Please restate, word for word, the lines below that begin at the one with "Structures marked on this image (semi-automatically" and end at the one with "32, 154, 107)". Leave out all other lines.

**INFORMATION PROVIDED:**
━━━━━━━━━━

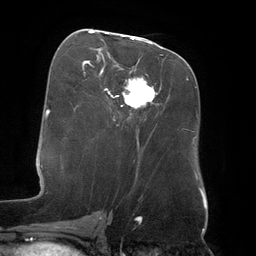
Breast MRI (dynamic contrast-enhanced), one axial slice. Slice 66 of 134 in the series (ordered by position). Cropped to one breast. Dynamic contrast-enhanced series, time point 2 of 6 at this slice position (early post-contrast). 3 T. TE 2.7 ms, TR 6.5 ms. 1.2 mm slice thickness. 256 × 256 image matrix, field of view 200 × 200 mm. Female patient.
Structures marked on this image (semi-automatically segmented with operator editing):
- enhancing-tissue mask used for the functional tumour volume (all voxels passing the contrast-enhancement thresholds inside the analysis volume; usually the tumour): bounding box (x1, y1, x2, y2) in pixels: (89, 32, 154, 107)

━━━━━━━━━━

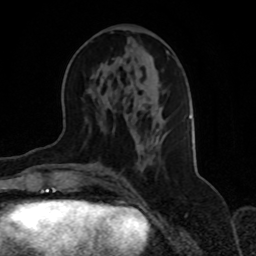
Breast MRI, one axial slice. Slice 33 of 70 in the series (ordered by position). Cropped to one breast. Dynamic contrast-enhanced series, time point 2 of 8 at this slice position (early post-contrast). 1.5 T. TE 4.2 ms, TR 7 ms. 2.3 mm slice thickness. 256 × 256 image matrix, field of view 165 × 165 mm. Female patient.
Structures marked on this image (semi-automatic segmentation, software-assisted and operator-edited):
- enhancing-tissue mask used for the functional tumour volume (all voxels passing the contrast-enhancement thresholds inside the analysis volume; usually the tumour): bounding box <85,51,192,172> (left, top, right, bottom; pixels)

━━━━━━━━━━

**SOLUTION:**
Structures marked on this image (semi-automatically segmented with operator editing):
- enhancing-tissue mask used for the functional tumour volume (all voxels passing the contrast-enhancement thresholds inside the analysis volume; usually the tumour): bounding box (x1, y1, x2, y2) in pixels: (89, 32, 154, 107)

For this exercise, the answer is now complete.